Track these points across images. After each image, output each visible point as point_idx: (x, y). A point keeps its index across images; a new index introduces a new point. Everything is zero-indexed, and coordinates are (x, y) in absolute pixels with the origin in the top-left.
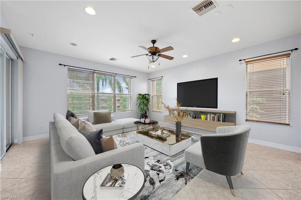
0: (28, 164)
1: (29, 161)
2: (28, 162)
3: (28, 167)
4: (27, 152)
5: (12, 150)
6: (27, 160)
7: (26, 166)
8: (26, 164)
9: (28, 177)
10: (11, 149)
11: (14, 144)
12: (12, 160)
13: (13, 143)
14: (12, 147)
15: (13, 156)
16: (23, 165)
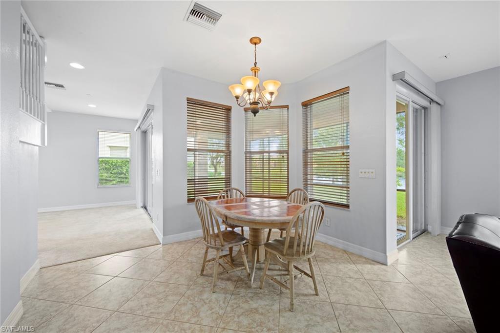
0: (430, 268)
1: (433, 266)
2: (431, 265)
3: (427, 273)
4: (438, 251)
5: (422, 240)
6: (432, 263)
7: (425, 269)
8: (427, 267)
9: (419, 285)
10: (421, 237)
11: (428, 232)
12: (415, 252)
13: (427, 230)
14: (424, 235)
15: (417, 248)
16: (422, 266)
····················
Task instructions:
Rewrite the records above with "top-left" swapped for "upper-left" and everything else unchanged, leaving out the pictures.

Solution:
Track these points across images. After each image, output each visible point as point_idx: (x, y). A point keeps its index across images; a new index introduces a new point. Everything is zero-indexed, and coordinates are (x, y) in absolute pixels with the origin in the upper-left.
0: (28, 164)
1: (29, 161)
2: (28, 162)
3: (28, 167)
4: (27, 152)
5: (12, 150)
6: (27, 160)
7: (26, 166)
8: (26, 164)
9: (28, 177)
10: (11, 149)
11: (14, 144)
12: (12, 160)
13: (13, 143)
14: (12, 147)
15: (13, 156)
16: (23, 165)
0: (430, 268)
1: (433, 266)
2: (431, 265)
3: (427, 273)
4: (438, 251)
5: (422, 240)
6: (432, 263)
7: (425, 269)
8: (427, 267)
9: (419, 285)
10: (421, 237)
11: (428, 232)
12: (415, 252)
13: (427, 230)
14: (424, 235)
15: (417, 248)
16: (422, 266)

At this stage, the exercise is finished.